» **SUPPLIED TEXT**:
The Guide to TAM SAM SOM: Definition and How to Calculate Them
Launching a new product always comes with a bit of gamble. Questions like "What if it doesn't take off?" or "What if no one buys it?" are common worries for startups and new companies. Luckily, you don’t have to leave it all to chance; you can reduce these risks by figuring out the TAM, SAM, and SOM for your business idea.
Working out TAM, SAM, and SOM is incredibly useful at different points in your company's journey. For startups, these figures set benchmarks for success and help attract investors. For established companies, they’re key for assessing new ideas and deciding where to allocate resources. Plus, market sizing research can often uncover new opportunities or directions for your business.
But watch out, there are loads of pitfalls and misconceptions when calculating and applying TAM, SAM, and SOM. This guide ensures your calculations are spot on and that you see these figures to your advantage. Let's dive in!
What is TAM SAM SOM?

» **TASK PROMPT**: Write out the TAM SAM SOM guide word for word, in its entirety.

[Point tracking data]

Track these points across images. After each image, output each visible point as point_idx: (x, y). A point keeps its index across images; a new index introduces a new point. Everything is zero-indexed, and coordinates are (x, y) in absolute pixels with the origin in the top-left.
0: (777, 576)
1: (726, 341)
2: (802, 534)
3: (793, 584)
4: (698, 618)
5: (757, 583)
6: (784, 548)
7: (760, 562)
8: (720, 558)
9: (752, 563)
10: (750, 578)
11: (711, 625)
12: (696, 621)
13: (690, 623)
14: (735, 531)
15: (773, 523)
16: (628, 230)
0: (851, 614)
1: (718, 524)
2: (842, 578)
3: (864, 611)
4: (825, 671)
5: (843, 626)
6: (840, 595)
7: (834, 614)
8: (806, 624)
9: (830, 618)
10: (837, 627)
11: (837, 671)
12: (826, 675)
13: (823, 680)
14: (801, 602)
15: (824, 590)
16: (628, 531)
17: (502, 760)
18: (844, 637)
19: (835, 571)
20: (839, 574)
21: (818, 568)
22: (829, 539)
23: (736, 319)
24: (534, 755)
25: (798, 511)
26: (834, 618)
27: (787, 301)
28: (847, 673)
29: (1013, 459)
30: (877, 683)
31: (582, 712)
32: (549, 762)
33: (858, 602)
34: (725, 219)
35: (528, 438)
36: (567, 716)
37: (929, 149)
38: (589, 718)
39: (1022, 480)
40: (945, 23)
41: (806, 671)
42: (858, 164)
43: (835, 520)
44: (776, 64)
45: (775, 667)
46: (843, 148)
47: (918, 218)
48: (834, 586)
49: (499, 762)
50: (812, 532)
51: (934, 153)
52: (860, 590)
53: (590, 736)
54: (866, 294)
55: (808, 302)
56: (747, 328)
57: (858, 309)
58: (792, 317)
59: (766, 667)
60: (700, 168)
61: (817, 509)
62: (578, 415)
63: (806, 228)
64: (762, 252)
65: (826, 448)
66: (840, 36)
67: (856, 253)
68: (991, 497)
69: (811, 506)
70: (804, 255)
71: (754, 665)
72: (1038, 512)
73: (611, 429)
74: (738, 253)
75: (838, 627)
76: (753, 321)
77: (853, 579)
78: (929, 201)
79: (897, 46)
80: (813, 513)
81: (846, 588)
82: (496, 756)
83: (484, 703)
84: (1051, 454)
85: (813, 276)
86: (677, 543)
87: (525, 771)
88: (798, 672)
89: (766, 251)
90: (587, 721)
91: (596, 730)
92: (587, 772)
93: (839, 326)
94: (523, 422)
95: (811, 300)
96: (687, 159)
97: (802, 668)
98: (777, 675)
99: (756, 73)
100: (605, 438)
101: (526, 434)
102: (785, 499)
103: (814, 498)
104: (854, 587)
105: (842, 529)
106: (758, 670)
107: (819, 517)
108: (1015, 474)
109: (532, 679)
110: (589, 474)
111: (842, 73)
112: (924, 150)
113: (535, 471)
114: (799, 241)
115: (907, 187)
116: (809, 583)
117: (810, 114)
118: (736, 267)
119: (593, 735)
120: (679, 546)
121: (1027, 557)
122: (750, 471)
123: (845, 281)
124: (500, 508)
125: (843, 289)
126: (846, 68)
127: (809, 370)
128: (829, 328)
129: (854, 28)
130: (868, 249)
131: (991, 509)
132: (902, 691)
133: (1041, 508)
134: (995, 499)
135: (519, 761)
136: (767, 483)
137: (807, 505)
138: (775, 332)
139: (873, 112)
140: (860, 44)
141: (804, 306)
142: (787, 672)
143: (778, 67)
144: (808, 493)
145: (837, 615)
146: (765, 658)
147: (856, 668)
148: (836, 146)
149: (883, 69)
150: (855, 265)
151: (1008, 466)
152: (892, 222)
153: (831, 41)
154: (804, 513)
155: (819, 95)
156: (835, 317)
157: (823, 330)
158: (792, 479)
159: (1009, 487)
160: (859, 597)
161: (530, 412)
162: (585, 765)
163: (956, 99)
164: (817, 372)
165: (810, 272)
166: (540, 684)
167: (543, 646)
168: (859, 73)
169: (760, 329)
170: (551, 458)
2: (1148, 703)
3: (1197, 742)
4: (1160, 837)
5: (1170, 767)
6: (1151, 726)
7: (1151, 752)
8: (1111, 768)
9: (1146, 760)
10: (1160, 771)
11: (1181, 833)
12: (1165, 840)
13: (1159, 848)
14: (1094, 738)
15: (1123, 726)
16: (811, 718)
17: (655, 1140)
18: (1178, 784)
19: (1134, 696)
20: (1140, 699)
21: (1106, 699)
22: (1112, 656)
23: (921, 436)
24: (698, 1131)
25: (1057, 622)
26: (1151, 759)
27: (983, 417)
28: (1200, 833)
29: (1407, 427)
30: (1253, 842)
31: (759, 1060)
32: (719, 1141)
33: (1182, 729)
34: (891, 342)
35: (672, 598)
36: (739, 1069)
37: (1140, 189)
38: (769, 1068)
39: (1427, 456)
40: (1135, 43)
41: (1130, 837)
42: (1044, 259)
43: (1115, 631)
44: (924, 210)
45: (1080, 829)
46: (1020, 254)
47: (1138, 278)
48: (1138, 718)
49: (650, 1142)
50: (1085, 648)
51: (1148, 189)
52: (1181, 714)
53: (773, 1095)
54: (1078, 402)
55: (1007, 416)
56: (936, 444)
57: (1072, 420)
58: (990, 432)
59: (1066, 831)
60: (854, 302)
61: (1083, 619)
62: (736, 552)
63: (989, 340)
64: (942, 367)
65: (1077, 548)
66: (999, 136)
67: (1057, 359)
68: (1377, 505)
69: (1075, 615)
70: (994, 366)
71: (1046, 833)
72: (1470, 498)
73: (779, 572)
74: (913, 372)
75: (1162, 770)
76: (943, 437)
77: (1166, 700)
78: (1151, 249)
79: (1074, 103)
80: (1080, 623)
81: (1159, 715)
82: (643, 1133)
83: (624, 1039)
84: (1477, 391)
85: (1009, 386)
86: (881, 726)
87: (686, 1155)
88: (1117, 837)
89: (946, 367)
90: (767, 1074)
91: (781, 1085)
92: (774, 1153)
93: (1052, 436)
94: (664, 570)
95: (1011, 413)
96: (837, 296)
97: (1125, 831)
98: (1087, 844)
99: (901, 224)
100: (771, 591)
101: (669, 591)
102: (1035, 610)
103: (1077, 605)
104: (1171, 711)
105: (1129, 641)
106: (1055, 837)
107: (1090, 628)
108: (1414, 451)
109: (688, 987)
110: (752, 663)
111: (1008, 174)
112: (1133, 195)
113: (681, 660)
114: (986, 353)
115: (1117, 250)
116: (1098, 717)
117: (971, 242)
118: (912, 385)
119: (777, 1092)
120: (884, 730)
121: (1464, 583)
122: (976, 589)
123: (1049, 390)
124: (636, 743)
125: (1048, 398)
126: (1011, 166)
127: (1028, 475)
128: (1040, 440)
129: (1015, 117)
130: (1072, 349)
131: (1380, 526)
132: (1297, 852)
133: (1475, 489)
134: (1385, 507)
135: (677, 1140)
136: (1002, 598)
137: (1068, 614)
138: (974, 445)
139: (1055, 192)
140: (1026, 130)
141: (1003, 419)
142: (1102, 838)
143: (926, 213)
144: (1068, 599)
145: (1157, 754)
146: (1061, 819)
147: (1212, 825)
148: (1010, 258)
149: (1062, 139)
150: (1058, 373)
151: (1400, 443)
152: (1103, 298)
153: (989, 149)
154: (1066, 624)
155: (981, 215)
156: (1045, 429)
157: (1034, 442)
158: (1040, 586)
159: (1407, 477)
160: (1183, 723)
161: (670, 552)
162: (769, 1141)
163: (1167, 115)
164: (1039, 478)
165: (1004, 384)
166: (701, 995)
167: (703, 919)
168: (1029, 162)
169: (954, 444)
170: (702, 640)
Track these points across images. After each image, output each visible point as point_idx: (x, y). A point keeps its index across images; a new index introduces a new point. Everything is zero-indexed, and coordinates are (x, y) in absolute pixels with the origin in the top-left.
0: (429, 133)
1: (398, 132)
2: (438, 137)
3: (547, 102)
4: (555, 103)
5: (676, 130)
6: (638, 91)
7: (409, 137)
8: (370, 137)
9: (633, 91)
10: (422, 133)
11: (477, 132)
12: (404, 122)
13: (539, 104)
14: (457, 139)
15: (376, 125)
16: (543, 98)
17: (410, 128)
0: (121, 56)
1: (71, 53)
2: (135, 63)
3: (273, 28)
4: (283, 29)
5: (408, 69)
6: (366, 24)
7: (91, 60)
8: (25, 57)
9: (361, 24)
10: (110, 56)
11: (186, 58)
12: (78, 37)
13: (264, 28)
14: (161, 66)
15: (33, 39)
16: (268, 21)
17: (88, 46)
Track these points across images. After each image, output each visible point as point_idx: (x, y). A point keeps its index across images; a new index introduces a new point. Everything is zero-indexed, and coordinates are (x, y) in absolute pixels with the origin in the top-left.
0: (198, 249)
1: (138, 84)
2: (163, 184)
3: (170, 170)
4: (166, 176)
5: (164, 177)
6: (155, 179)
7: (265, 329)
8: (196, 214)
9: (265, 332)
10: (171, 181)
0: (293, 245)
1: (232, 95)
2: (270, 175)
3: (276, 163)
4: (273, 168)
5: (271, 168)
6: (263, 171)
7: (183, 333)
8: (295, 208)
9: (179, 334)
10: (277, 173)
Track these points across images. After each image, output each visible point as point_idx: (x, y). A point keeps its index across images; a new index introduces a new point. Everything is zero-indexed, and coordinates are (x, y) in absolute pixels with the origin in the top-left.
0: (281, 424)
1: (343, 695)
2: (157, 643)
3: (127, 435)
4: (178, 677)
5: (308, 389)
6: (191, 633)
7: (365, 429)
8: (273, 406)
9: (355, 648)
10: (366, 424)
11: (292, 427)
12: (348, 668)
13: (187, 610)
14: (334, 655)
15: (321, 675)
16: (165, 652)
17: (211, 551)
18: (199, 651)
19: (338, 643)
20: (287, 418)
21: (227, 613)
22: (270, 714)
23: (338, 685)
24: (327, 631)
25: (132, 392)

» **RESULT**:
The Guide to TAM SAM SOM: Definition and How to Calculate Them
Launching a new product always comes with a bit of gamble. Questions like "What if it doesn't take off?" or "What if no one buys it?" are common worries for startups and new companies. Luckily, you don’t have to leave it all to chance; you can reduce these risks by figuring out the TAM, SAM, and SOM for your business idea.
Working out TAM, SAM, and SOM is incredibly useful at different points in your company's journey. For startups, these figures set benchmarks for success and help attract investors. For established companies, they’re key for assessing new ideas and deciding where to allocate resources. Plus, market sizing research can often uncover new opportunities or directions for your business.
But watch out, there are loads of pitfalls and misconceptions when calculating and applying TAM, SAM, and SOM. This guide ensures your calculations are spot on and that you see these figures to your advantage. Let's dive in!
What is TAM SAM SOM?